TU TAREA: Cita literalmente todas las entradas que siguen, línea por línea y sin introducir ningún cambio.
───── ENTRADAS PROPORCIONADAS
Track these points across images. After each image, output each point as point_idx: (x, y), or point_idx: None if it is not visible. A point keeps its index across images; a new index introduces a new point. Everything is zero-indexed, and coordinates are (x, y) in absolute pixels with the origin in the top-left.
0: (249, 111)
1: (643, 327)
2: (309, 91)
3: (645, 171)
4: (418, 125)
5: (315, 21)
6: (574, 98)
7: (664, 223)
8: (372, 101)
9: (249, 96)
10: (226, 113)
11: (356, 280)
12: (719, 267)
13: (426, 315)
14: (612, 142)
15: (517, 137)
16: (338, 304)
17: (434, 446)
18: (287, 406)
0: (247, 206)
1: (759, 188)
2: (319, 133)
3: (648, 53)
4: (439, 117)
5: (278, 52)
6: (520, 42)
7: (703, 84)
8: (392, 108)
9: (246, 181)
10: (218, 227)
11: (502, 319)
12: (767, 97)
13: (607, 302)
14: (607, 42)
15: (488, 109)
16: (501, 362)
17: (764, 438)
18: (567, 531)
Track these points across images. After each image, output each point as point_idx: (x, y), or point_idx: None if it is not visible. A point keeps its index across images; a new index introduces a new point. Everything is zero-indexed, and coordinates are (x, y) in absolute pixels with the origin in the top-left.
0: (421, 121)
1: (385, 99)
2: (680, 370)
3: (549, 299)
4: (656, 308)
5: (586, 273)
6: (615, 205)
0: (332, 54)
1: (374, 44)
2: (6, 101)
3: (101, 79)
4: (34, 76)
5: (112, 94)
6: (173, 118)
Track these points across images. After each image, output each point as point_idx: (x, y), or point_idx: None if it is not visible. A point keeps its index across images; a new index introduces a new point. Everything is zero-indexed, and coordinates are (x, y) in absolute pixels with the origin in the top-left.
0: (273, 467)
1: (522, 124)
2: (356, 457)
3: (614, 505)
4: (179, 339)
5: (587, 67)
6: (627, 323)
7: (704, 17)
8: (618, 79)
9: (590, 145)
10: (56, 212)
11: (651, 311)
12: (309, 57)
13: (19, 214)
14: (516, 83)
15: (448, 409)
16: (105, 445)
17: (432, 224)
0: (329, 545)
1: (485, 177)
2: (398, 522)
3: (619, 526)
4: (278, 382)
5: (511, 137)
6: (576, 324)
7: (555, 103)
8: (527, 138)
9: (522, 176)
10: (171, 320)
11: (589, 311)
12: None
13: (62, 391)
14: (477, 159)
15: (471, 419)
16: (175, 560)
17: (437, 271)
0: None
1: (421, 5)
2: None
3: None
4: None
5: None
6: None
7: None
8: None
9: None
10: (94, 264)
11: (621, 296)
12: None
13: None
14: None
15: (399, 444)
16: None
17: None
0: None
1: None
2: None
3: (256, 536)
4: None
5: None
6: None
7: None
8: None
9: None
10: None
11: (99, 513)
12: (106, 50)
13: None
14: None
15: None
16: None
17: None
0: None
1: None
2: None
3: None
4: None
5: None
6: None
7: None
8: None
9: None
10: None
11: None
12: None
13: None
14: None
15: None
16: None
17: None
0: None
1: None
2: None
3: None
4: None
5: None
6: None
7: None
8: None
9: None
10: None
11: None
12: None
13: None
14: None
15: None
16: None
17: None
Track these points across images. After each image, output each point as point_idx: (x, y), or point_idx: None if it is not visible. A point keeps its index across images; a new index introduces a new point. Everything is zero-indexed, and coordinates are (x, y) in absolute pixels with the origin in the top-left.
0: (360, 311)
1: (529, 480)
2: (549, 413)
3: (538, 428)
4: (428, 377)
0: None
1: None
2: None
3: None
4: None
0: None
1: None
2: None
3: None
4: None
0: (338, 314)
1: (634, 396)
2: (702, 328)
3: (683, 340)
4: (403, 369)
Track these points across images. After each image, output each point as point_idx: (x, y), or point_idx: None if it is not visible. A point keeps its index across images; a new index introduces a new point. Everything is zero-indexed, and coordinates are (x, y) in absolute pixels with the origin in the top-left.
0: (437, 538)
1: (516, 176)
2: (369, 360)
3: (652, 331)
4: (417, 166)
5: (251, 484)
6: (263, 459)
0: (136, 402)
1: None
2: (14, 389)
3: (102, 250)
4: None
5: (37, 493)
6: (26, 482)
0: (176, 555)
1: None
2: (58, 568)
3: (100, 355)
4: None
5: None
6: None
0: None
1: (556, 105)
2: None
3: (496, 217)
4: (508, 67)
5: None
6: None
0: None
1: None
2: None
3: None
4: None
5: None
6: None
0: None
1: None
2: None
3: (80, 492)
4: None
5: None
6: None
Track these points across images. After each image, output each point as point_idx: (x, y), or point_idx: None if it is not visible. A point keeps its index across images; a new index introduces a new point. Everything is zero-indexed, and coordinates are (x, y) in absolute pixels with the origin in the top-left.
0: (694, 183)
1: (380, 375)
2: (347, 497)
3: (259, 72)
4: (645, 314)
──────────
SOLUCIÓN ESCRITA:
Track these points across images. After each image, output each point as point_idx: (x, y), or point_idx: None if it is not visible. A point keeps its index across images; a new index introduces a new point. Everything is zero-indexed, and coordinates are (x, y) in absolute pixels with the origin in the top-left.
0: (249, 111)
1: (643, 327)
2: (309, 91)
3: (645, 171)
4: (418, 125)
5: (315, 21)
6: (574, 98)
7: (664, 223)
8: (372, 101)
9: (249, 96)
10: (226, 113)
11: (356, 280)
12: (719, 267)
13: (426, 315)
14: (612, 142)
15: (517, 137)
16: (338, 304)
17: (434, 446)
18: (287, 406)
0: (247, 206)
1: (759, 188)
2: (319, 133)
3: (648, 53)
4: (439, 117)
5: (278, 52)
6: (520, 42)
7: (703, 84)
8: (392, 108)
9: (246, 181)
10: (218, 227)
11: (502, 319)
12: (767, 97)
13: (607, 302)
14: (607, 42)
15: (488, 109)
16: (501, 362)
17: (764, 438)
18: (567, 531)
Track these points across images. After each image, output each point as point_idx: (x, y), or point_idx: None if it is not visible. A point keeps its index across images; a new index introduces a new point. Everything is zero-indexed, and coordinates are (x, y) in absolute pixels with the origin in the top-left.
0: (421, 121)
1: (385, 99)
2: (680, 370)
3: (549, 299)
4: (656, 308)
5: (586, 273)
6: (615, 205)
0: (332, 54)
1: (374, 44)
2: (6, 101)
3: (101, 79)
4: (34, 76)
5: (112, 94)
6: (173, 118)
Track these points across images. After each image, output each point as point_idx: (x, y), or point_idx: None if it is not visible. A point keeps its index across images; a new index introduces a new point. Everything is zero-indexed, and coordinates are (x, y) in absolute pixels with the origin in the top-left.
0: (273, 467)
1: (522, 124)
2: (356, 457)
3: (614, 505)
4: (179, 339)
5: (587, 67)
6: (627, 323)
7: (704, 17)
8: (618, 79)
9: (590, 145)
10: (56, 212)
11: (651, 311)
12: (309, 57)
13: (19, 214)
14: (516, 83)
15: (448, 409)
16: (105, 445)
17: (432, 224)
0: (329, 545)
1: (485, 177)
2: (398, 522)
3: (619, 526)
4: (278, 382)
5: (511, 137)
6: (576, 324)
7: (555, 103)
8: (527, 138)
9: (522, 176)
10: (171, 320)
11: (589, 311)
12: None
13: (62, 391)
14: (477, 159)
15: (471, 419)
16: (175, 560)
17: (437, 271)
0: None
1: (421, 5)
2: None
3: None
4: None
5: None
6: None
7: None
8: None
9: None
10: (94, 264)
11: (621, 296)
12: None
13: None
14: None
15: (399, 444)
16: None
17: None
0: None
1: None
2: None
3: (256, 536)
4: None
5: None
6: None
7: None
8: None
9: None
10: None
11: (99, 513)
12: (106, 50)
13: None
14: None
15: None
16: None
17: None
0: None
1: None
2: None
3: None
4: None
5: None
6: None
7: None
8: None
9: None
10: None
11: None
12: None
13: None
14: None
15: None
16: None
17: None
0: None
1: None
2: None
3: None
4: None
5: None
6: None
7: None
8: None
9: None
10: None
11: None
12: None
13: None
14: None
15: None
16: None
17: None
Track these points across images. After each image, output each point as point_idx: (x, y), or point_idx: None if it is not visible. A point keeps its index across images; a new index introduces a new point. Everything is zero-indexed, and coordinates are (x, y) in absolute pixels with the origin in the top-left.
0: (360, 311)
1: (529, 480)
2: (549, 413)
3: (538, 428)
4: (428, 377)
0: None
1: None
2: None
3: None
4: None
0: None
1: None
2: None
3: None
4: None
0: (338, 314)
1: (634, 396)
2: (702, 328)
3: (683, 340)
4: (403, 369)
Track these points across images. After each image, output each point as point_idx: (x, y), or point_idx: None if it is not visible. A point keeps its index across images; a new index introduces a new point. Everything is zero-indexed, and coordinates are (x, y) in absolute pixels with the origin in the top-left.
0: (437, 538)
1: (516, 176)
2: (369, 360)
3: (652, 331)
4: (417, 166)
5: (251, 484)
6: (263, 459)
0: (136, 402)
1: None
2: (14, 389)
3: (102, 250)
4: None
5: (37, 493)
6: (26, 482)
0: (176, 555)
1: None
2: (58, 568)
3: (100, 355)
4: None
5: None
6: None
0: None
1: (556, 105)
2: None
3: (496, 217)
4: (508, 67)
5: None
6: None
0: None
1: None
2: None
3: None
4: None
5: None
6: None
0: None
1: None
2: None
3: (80, 492)
4: None
5: None
6: None
Track these points across images. After each image, output each point as point_idx: (x, y), or point_idx: None if it is not visible. A point keeps its index across images; a new index introduces a new point. Everything is zero-indexed, and coordinates are (x, y) in absolute pixels with the origin in the top-left.
0: (694, 183)
1: (380, 375)
2: (347, 497)
3: (259, 72)
4: (645, 314)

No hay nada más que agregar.